Days on the road – 136
Km’s cycled – 8,741
# of flat tires - 3
Countries visited – 5 (Thailand, Malaysia, Singapore, Indonesia, Australia)
Money found on the road - $21.59 (to be donated to Angel House after 2 years on the road)
Books read in Australia:
- Remarkable Times: Australian Politics 2010-13: What Really Happened by Laurie Oakes
- Cycle of Lies: The Fall of Lance Armstrong by Juliet Macur
- Private Empire: ExxonMobil and American Power by Steve Coll
- The Orphan Master’s Son: A Novel (Pulitzer Prize for Fiction) by Adam Johnson
In the meantime, the Angel House Orphanage continues with the important work of finding homes for children. People from around the world are starting to support the Orphanage and one family from Singapore sent a large box of toys and Baby G was first in line to try one out.
Last week Angel House had another successful adoption. Baby girl S found a new home in Hawaii. It is a wonderful moment when a childless family can be matched up with an abandoned baby but it’s also a difficult time. David and his staff spent 3 years with this beautiful girl, changing her diapers, providing food and shelter, taking her for doctor visits and ice-cream, all the things families do together. The girl also had a large group of friends at the orphanage, the other children waiting for parents. The orphanage was the only home she ever knew and David and his staff were her surrogate parents. She has to say good-bye to the only world she has known and all her friends.

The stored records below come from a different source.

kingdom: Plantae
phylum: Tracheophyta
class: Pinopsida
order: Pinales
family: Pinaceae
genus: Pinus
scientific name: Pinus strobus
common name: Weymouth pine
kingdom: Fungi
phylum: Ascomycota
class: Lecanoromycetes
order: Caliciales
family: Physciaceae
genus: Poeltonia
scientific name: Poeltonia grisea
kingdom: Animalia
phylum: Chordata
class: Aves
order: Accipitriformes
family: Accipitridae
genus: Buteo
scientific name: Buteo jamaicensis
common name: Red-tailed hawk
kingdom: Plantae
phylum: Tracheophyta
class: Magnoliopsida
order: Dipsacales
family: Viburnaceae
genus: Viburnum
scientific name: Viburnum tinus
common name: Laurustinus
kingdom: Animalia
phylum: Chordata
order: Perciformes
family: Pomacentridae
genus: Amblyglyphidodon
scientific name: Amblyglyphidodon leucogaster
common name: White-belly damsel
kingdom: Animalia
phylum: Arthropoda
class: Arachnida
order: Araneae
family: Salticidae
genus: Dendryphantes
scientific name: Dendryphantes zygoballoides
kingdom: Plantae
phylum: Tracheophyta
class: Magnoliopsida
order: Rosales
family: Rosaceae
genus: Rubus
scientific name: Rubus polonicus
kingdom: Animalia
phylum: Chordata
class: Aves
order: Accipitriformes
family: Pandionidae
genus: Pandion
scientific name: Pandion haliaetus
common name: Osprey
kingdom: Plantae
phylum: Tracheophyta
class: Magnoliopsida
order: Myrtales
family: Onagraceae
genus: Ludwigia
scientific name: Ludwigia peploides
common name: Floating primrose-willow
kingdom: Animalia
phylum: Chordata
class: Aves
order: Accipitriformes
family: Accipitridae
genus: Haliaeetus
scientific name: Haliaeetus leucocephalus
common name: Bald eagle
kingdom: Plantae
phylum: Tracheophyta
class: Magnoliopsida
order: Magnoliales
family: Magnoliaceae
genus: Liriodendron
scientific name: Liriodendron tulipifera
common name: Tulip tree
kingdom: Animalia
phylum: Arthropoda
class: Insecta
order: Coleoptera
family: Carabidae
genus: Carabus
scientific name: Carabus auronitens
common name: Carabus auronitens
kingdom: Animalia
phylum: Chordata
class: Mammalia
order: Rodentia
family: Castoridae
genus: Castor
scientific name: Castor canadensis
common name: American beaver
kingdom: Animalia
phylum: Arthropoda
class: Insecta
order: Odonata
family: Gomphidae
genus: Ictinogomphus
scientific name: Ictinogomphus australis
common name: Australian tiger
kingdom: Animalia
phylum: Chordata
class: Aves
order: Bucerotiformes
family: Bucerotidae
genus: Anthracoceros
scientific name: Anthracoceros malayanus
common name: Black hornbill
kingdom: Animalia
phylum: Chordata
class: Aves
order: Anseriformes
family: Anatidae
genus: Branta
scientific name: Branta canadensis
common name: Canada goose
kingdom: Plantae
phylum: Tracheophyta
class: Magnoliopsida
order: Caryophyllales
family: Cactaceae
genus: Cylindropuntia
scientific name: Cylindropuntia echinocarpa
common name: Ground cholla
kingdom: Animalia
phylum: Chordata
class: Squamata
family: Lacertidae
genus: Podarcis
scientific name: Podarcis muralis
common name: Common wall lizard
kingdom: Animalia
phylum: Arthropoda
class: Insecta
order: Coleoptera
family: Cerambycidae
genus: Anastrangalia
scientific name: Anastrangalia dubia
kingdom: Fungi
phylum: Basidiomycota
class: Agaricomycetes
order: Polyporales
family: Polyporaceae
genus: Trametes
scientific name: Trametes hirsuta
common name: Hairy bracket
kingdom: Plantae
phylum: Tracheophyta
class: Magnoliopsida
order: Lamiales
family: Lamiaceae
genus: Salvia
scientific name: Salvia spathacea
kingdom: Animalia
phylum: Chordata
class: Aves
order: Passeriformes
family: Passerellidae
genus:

The other side however is that you have a family that invested a lot of money and time to find a young girl and now they have one. You can see the joy in the parents eyes along with a little fear and uncertainty in Baby S but one thing is certain, her world is about to change for the better with loving parents, a chance for a good education and to be a part of her own family.
Another success story at Angel House Orphanage and it is these stories that make every single pedal I make worthwhile. Congratulations to David and his staff, and to Baby S. God bless you and your new parents.